Until maps exist for a release, browser errors still group — by
exception.group, a deploy-stable fingerprint (exception.type + a
normalized message, since minified file:line moves every build). Source
maps make the detail readable; grouping works with or without them.
telemetry.record({ name: 'checkout.step', attributes: { step: 2 } });
telemetry.error(err, { 'order.id': id });
telemetry.setUser(user.id); // after login
telemetry.setAttributes({ team: 'acme' });
telemetry.track('signup_completed', { plan: 'pro' }); // custom analytics event (needs analytics:true)

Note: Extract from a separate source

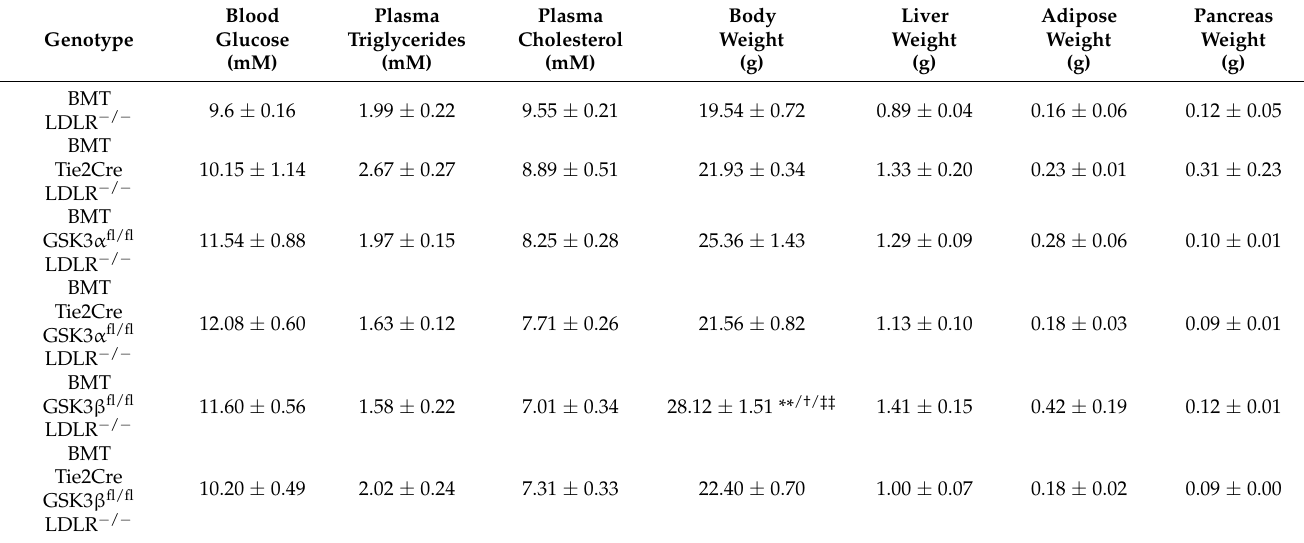
Table 2. Metabolic Parameters for BMT endothelial knockout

telemetry.traceId(); // correlate your own logs
telemetry.flush();| Option | Default | |
|---|---|---|
endpoint |
— | the ingest URL (required) |
serviceName / environment / release |
— | identity dimensions |
user |
— | id or () => id |
traceparent |
— | server trace to root on |
session |
— | server-provided session.id to share one visit key (set by @telemetryBrowser when analytics is on) |
attributes |
{} |
extra global dimensions |
sampleRate |
1 |
head sampling, decided once per page |
analytics |
false |
unsampled analytics channel: SPA page views, engagement, track() |
instrument |
all on | per-instrumentation toggles |
maxSpans |
128 |
buffer cap before a forced flush |
Spans batch and ship with sendBeacon on visibilitychange/pagehide,
when the buffer fills, and on a 15 s heartbeat.
The SDK sends only what you configure + the dimensions above. The server enforces the trust boundary (throttling, payload bounding, sampling, optional auth) — see the Laravel package's browser tracing guide. Provide a user id, never a name or email.